If sensors were the best at capturing highlights up to the clipping point you'd be able to pull almost infinite high quality details out of the highlights just before they clip. I'm not an engeneer but it is definitely not what I can observe. The bits are there, the details are not.
Almost infinite? I think you mean, 'the maximum detail the system can deliver in the shooting circumstances', don't you?
As I understand, the response of digital imagers is quite different to film in the sense that highlights in film undergo significant compression before total clipping, commonly known as a 'shoulder'.
Digital sensors have a much narrower shoulder. Within half a stop or so, it seems, you can go from a situation of full, uncompressed detail in the highlights to totally blown highlights. There's a much sharper cut-off which presents a major problem for ETTR. It's clearly better to be a 1/2 stop under the correct exposure for ETTR than a 1/2 stop over, if preserving those highlight details is important.
However, what I've just written is an oversimplification (how could it be otherwise. I'm not even sure I know what I'm talking about ).
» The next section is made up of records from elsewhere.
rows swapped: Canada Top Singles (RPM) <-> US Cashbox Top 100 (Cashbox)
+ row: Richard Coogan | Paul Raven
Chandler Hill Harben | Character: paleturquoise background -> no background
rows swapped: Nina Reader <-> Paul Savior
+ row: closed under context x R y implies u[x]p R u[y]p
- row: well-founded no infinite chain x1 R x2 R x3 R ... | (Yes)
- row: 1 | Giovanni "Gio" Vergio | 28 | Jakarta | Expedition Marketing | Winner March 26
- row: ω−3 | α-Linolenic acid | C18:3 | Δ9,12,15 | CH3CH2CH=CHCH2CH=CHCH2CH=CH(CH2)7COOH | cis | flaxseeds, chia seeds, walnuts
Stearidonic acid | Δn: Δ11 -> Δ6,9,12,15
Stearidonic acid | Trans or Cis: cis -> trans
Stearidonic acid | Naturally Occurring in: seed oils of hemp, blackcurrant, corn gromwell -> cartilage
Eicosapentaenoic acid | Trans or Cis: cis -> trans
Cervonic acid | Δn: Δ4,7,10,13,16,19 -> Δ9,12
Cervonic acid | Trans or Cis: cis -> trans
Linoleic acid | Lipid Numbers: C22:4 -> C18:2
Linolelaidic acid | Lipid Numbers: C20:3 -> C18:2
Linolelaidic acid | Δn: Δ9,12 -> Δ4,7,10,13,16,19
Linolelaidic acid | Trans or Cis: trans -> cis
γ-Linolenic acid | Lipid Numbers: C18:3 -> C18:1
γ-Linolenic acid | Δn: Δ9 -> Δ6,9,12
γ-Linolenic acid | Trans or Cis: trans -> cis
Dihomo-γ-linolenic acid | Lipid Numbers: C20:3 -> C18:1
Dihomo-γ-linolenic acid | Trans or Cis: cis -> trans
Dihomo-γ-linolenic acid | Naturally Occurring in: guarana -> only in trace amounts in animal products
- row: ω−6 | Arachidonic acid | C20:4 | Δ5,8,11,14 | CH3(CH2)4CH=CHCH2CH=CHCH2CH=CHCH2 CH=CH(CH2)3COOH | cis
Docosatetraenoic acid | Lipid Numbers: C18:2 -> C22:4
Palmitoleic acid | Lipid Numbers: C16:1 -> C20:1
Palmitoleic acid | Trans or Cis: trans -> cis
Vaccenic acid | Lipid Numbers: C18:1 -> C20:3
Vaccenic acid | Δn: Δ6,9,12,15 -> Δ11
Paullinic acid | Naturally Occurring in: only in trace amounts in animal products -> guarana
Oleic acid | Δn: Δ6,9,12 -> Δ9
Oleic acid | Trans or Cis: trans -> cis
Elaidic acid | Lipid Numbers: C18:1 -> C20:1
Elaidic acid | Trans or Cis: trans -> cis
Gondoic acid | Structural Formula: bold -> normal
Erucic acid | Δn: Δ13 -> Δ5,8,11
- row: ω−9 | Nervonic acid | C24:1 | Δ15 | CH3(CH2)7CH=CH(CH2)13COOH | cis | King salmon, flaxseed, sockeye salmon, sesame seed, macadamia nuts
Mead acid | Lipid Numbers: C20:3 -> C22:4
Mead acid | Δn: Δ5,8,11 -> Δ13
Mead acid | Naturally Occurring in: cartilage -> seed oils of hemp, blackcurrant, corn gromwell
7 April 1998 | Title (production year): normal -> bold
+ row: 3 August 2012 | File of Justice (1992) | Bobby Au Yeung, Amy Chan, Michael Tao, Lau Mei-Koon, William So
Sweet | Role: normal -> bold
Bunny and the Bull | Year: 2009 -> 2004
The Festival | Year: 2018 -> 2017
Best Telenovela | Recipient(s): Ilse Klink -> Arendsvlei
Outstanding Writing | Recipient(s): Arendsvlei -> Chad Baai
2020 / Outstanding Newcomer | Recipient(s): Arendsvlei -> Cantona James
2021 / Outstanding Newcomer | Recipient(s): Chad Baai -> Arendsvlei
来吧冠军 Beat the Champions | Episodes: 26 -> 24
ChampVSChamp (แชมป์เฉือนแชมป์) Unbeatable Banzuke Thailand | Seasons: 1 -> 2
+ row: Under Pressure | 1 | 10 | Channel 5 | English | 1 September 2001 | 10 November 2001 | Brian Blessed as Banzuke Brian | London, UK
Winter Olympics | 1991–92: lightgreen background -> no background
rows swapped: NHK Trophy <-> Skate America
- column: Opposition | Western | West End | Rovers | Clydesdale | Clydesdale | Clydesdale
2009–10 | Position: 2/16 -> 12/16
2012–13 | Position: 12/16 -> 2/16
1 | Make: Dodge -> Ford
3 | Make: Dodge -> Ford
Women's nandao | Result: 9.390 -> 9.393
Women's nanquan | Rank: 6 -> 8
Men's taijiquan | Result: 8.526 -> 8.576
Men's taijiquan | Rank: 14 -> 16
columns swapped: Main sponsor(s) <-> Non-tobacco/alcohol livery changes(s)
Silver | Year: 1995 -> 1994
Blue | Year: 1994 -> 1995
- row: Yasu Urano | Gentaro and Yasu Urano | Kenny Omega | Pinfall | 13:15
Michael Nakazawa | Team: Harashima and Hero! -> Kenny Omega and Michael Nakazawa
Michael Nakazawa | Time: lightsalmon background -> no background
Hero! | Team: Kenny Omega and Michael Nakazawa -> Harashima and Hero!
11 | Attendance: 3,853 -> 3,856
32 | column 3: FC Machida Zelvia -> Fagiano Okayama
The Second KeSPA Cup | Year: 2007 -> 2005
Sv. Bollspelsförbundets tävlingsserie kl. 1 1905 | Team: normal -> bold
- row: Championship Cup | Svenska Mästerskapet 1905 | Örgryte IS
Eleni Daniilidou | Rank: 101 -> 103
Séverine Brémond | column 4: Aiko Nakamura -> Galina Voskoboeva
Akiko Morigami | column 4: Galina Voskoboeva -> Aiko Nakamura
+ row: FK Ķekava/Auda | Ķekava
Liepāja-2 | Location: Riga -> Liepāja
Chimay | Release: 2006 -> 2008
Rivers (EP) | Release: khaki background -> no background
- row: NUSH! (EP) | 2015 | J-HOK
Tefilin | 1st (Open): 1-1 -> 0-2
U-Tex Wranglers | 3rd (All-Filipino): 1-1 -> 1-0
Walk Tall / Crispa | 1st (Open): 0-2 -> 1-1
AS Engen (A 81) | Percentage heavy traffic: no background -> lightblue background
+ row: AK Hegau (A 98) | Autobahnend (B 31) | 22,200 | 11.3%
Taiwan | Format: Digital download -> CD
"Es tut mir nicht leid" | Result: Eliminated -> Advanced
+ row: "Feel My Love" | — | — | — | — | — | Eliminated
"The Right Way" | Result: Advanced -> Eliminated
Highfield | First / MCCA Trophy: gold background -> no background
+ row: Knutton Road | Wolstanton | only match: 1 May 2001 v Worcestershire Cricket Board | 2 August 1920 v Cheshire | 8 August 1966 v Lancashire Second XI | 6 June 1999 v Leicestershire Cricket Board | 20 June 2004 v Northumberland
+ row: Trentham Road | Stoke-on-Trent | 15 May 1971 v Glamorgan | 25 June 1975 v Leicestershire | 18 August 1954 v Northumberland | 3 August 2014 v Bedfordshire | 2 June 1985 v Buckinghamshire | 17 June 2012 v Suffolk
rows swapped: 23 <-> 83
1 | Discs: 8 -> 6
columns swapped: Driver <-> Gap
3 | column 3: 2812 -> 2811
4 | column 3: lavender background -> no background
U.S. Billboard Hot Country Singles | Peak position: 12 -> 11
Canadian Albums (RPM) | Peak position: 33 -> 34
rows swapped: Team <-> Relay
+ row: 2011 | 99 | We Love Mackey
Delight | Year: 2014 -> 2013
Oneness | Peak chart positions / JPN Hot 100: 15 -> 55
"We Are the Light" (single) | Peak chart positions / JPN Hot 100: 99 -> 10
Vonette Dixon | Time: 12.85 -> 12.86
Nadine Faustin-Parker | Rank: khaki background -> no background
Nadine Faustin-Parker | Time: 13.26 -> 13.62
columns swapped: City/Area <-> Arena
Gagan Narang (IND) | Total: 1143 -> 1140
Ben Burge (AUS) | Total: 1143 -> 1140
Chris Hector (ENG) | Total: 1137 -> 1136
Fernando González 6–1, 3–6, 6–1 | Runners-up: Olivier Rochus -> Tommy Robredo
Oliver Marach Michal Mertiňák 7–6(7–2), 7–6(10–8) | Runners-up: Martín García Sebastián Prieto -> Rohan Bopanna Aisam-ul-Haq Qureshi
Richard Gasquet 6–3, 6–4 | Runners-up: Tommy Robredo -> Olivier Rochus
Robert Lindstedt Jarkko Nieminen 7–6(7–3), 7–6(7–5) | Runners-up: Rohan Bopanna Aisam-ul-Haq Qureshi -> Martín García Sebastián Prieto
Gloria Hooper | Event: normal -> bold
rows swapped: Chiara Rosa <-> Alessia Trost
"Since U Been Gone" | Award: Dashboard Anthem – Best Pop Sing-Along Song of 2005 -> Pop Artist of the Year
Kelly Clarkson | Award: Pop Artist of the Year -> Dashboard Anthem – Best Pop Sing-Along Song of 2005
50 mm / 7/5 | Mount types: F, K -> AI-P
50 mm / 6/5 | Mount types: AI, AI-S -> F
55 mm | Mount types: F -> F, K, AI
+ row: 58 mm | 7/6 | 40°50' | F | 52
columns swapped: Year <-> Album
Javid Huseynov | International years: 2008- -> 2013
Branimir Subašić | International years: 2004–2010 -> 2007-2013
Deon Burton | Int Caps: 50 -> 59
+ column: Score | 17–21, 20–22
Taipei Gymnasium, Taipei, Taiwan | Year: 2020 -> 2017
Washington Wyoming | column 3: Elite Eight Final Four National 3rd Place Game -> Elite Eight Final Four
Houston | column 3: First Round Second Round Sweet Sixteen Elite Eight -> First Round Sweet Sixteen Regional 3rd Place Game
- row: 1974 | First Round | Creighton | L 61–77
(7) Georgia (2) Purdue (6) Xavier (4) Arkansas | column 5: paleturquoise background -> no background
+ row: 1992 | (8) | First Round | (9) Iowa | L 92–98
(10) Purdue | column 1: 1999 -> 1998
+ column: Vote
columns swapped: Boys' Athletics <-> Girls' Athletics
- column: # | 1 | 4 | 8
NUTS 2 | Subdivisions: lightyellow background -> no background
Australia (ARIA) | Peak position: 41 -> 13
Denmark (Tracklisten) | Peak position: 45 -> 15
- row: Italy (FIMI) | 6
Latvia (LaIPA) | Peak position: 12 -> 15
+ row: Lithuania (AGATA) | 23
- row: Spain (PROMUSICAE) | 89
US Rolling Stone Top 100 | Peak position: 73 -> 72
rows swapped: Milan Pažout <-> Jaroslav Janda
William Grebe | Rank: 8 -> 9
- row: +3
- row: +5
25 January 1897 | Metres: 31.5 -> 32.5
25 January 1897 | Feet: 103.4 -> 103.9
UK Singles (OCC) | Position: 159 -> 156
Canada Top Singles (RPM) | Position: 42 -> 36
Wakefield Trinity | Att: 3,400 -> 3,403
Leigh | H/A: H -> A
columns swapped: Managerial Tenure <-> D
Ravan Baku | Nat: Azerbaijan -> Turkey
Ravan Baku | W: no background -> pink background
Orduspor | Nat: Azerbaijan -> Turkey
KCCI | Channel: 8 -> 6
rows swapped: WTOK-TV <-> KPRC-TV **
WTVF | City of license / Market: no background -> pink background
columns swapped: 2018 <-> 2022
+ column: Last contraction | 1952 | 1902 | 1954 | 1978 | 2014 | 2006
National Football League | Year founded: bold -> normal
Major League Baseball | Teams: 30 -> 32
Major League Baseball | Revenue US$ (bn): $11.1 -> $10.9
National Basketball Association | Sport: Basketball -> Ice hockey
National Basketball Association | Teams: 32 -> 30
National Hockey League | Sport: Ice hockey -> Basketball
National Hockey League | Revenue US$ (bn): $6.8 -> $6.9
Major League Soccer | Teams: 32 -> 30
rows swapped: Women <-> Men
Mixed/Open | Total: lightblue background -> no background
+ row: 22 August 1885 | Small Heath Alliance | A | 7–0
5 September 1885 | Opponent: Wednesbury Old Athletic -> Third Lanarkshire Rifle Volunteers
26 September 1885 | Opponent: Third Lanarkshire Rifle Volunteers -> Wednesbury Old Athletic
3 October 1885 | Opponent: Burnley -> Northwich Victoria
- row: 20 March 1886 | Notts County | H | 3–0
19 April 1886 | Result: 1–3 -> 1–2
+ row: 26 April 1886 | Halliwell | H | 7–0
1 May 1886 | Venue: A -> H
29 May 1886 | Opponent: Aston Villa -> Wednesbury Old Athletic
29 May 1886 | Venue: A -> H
There's another issue relevant here, which is addressed in another current thread, 'expanding dynamic range'. It is unlikely that all 3 channels in a digital sensor are going to 'blow out' at at the same point. The red channel might blow out first, followed by the blue channel, leaving the green channel as pure luminance. It seems there is no way around this, other than to use the right type of filter in front of the lens and do a 'custom WB' before taking the shot.
Now, just how precise do you want to be in your photography?